* _DATA_:
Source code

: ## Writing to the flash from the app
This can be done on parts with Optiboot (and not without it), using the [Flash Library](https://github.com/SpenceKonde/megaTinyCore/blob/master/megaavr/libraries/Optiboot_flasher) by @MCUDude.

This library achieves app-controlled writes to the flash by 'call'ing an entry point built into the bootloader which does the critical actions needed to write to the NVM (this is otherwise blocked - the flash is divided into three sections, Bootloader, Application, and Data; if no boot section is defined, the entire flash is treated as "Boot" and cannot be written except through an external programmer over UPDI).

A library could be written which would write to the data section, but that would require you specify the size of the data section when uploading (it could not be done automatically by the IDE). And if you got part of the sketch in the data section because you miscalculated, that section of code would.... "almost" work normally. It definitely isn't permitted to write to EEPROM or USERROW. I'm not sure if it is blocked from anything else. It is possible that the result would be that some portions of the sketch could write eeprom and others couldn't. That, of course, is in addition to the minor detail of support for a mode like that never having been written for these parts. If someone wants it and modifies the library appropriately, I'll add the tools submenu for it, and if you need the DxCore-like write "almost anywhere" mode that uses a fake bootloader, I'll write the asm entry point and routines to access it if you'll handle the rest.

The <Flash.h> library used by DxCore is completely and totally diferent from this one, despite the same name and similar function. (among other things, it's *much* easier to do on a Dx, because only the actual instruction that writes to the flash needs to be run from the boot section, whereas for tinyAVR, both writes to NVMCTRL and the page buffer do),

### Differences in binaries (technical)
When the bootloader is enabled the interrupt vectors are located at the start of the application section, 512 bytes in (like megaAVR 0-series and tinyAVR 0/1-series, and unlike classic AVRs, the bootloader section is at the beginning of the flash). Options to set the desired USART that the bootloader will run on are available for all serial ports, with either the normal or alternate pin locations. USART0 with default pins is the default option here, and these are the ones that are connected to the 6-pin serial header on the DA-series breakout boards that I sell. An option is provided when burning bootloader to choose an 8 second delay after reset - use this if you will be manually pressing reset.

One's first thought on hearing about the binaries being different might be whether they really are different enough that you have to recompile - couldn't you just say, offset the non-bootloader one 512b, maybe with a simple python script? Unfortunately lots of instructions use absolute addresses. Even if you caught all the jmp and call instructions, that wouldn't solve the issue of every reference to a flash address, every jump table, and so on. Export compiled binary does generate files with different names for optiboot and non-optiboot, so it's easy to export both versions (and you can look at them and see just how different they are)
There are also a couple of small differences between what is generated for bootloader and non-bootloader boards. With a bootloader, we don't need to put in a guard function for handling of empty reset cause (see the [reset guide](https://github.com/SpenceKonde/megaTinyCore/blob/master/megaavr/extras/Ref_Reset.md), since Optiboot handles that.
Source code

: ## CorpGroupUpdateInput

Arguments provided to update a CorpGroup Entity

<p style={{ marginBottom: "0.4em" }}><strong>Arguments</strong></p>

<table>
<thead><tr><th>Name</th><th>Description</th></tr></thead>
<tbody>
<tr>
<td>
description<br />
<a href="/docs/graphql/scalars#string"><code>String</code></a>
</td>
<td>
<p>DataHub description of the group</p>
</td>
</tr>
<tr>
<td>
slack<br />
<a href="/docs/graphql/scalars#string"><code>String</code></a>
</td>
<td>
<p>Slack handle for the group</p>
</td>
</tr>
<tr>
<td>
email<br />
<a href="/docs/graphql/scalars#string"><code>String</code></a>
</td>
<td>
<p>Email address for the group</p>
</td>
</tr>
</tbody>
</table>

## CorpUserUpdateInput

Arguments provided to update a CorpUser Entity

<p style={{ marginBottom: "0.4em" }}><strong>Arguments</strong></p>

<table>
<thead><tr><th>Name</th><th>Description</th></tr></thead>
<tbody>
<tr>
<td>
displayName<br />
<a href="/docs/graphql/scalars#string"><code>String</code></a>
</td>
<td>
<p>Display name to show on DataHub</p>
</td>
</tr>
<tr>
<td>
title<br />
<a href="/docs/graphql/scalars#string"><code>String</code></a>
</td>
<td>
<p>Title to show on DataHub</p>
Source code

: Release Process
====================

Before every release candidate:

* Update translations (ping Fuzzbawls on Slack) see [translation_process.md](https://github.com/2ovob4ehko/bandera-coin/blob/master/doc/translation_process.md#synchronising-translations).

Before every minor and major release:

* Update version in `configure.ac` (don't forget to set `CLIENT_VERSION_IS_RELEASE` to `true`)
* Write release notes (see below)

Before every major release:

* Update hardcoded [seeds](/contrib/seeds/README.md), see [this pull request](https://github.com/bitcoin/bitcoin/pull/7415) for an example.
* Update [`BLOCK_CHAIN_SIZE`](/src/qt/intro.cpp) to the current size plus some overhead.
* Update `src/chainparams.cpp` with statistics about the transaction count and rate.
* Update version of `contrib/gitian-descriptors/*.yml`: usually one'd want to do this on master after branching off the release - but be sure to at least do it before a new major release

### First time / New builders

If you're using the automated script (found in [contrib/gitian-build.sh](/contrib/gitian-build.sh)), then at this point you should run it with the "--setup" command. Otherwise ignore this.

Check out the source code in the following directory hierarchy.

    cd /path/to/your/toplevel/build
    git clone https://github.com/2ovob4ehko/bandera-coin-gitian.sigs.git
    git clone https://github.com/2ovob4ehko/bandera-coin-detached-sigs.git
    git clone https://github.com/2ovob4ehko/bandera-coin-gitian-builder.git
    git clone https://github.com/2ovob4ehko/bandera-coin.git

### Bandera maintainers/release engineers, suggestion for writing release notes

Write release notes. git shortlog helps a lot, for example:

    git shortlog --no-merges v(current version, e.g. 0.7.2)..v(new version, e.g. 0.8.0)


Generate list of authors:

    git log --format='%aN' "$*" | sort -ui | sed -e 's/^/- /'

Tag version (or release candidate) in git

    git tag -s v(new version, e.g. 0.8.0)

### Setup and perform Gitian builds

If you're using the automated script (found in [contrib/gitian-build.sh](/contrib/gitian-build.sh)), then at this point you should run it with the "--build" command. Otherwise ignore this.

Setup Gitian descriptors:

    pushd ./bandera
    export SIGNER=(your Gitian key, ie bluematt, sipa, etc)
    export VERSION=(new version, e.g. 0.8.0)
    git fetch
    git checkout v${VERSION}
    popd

* _TO-DO ITEM_:
Going through the listing above, count the lines in which the word "sigs" appears, and give only the number.

* _OUTPUT FOR THIS TASK_:
2